La Autoridad Portuaria de Gijón ha adquirido un radar móvil de funcionamiento con laser para controlar la velocidad de coches y camiones en terrenos del puerto, pero también la de los barcos en la lámina de agua que se encuentra bajo su responsabilidad.
El aparato entrará en servicio, previsiblemente, dentro de dos o tres semanas, pero la Autoridad Portuaria ha comenzado ya una campaña de divulgación entre los usuarios habituales del puerto para que moderen ya la velocidad a la que circulan.
Los responsables portuarios están transmitiendo la idea de que el objetivo del radar no es sancionar y, mucho menos, recaudar, aunque la normativa vigente da pie para hacerlo, sino disuadir a quienes consideran que el viario de El Musel es una especie de ciudad sin ley para que respeten las señales, como en cualquier otra calle o carretera.

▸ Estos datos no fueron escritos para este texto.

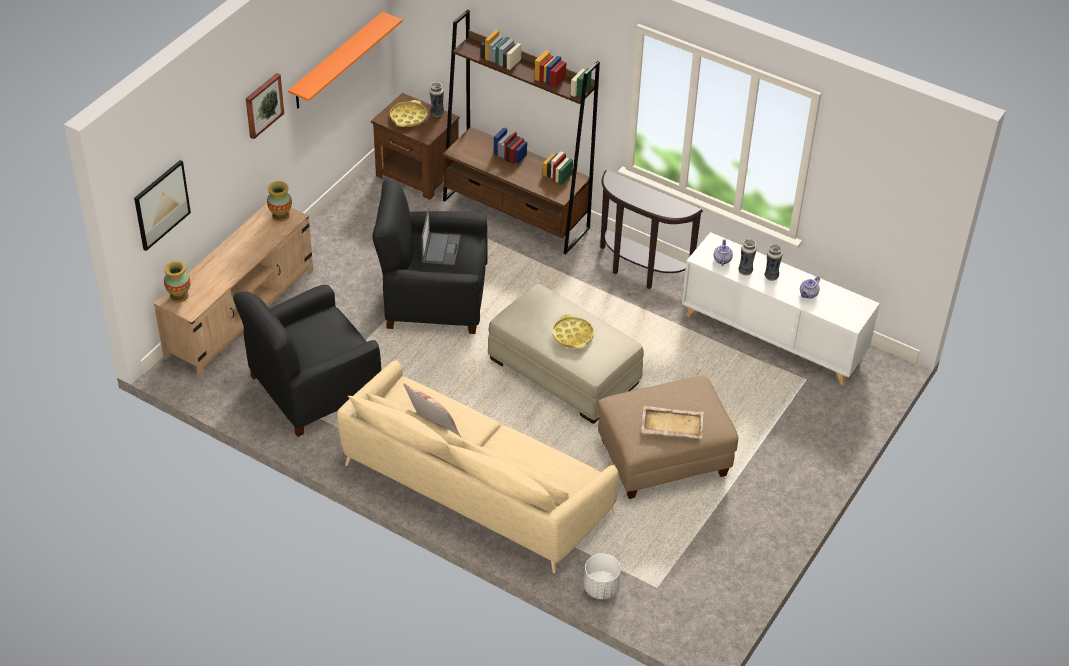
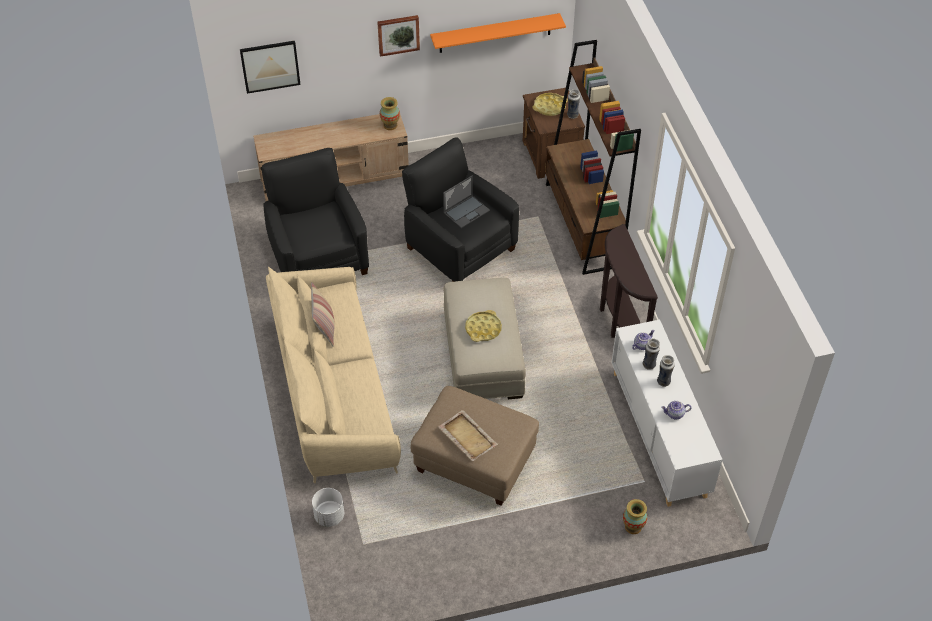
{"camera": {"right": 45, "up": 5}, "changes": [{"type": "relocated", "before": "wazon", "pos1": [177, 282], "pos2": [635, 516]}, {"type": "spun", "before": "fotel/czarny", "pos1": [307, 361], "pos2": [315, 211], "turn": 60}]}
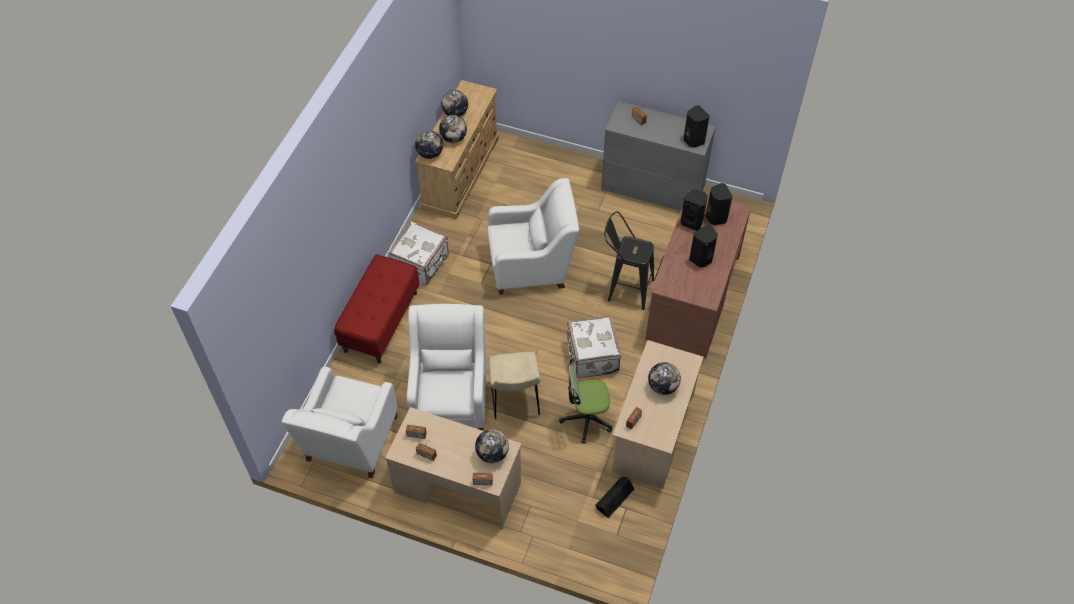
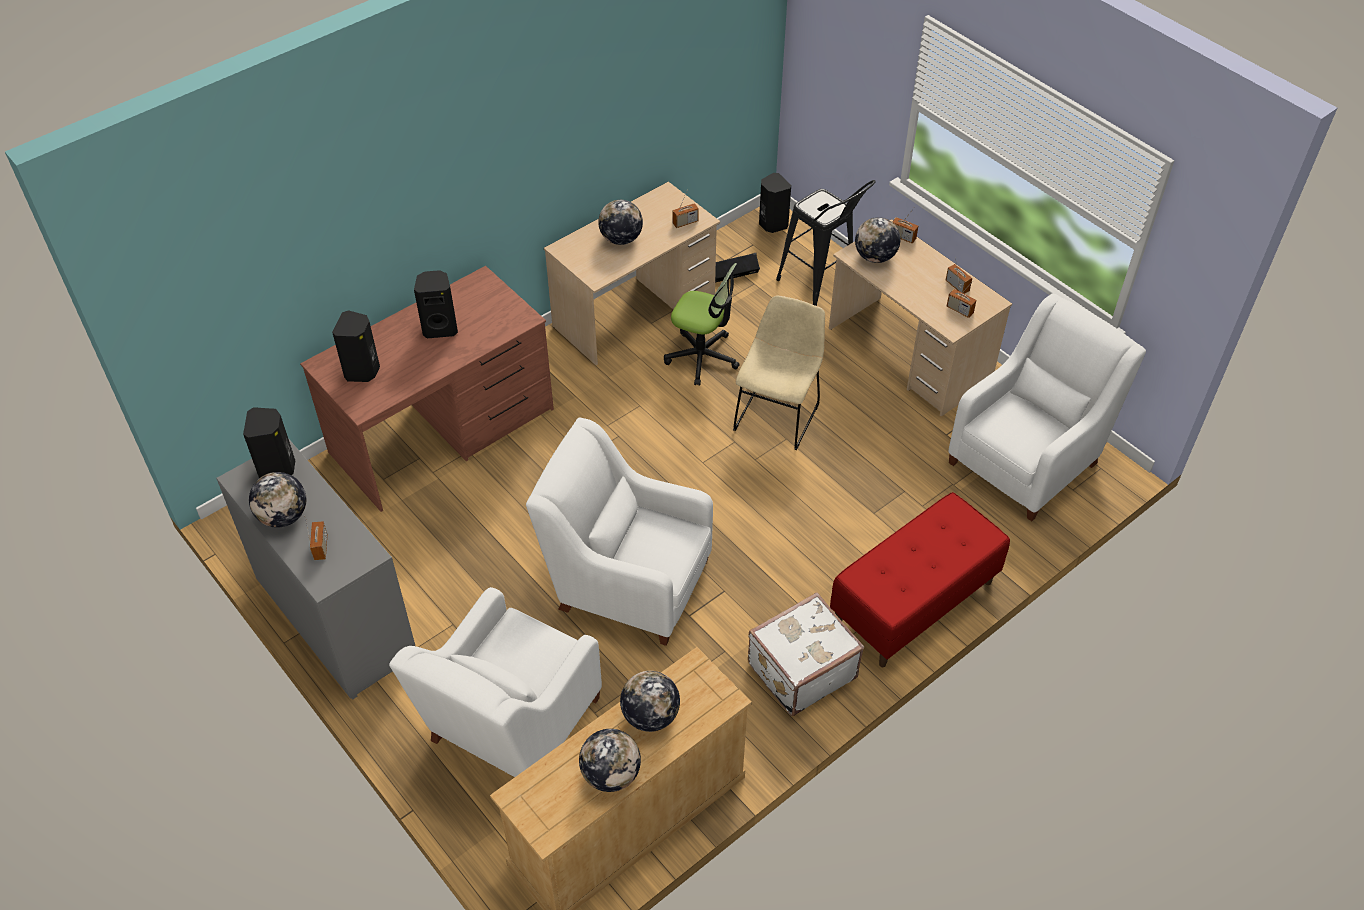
{"camera": {"right": -150, "up": -5}, "changes": [{"type": "relocated", "before": "globus", "pos1": [429, 144], "pos2": [277, 500]}, {"type": "relocated", "before": "głośnik/czarny", "pos1": [694, 210], "pos2": [775, 203]}, {"type": "relocated", "before": "stołek/czarny", "pos1": [629, 260], "pos2": [826, 243]}, {"type": "relocated", "before": "fotel/biały", "pos1": [446, 367], "pos2": [495, 682]}, {"type": "missing", "before": "walizka/biały", "pos1": [594, 347]}]}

La decisión de adquirir un radar que no sólo sirva para determinar la velocidad a la que se circula en terreno portuario, sino que disponga, además, de la homologación necesaria para que sus registros sean fehacientes a efectos de sancionar, parte de la reducción de la seguridad derivada del incremento de tráfico que ocasionan las obras.
Son muchos vehículos al día los que atraviesan los viales portuarios y no pocas veces a velocidad muy superior a la permitida (las señales marcan un máximo de 50 kilómetros por hora.
No obstante, la Autoridad Portuaria niega, al informar a los usuarios habituales de El Musel sobre el proyecto, que tenga afán sancionador y, mucho menos, recaudador. Antes bien, según pudo saber EL COMERCIO, las posibles infracciones serán comunicadas a los interesados para que corrijan su conducta de forma voluntaria y prácticamente se descarta, salvo en casos de reincidencia notable, más represalia que la denegación temporal del acceso al puerto.
El Musel ya controla los vehículos que entran o salen del puerto y sus viales no están abiertos a uso público. Para entrar en terreno portuario, ya sea en vehículo o a pie, hay que obtener el permiso correspondiente y una forma de sanción podría ser la retirada temporal de la autorización de acceso.
No obstante, el objetivo de evitar multas en todo lo posible no impide que, llegado el caso, una sanción firme sea comunicada a Tráfico, a los efectos oportunos de retirada de puntos.
Tres nudos máximo
Como queda dicho, el radar adquirido por la Autoridad Portuaria de Gijón podrá ser también utilizado para el control de barcos. El organismo portuario, según regulación publicada en el Boletín Oficial del Estado el 14 de noviembre de 2001, tiene competencias en la lámina de agua que comprende entre 2,5 millas al Norte de la ría de Aboño y 3,5 millas al Norte del cabo de San Lorenzo (cerro de La Providencia) -entre 5º 42' 52" Oeste y 5º 38' Oeste, de longitud, y 43º 37' Norte y 43º 33' Norte, de latitud-.
Se excluyen, específicamente, la zona de la playa de San Lorenzo y hasta 100 metros mar adentro de la bajamar viva equinoccial en las puntas del Cuervo y de Cervigón.
En el puerto deportivo está prohibida la navegación a más de tres nudos (millas por hora) y, por lo tanto, el mismo radar podrá ser utilizado para propiciar la moderación de las embarcaciones, especialmente en el canal de acceso, para aumentar la seguridad del conjunto de usuarios.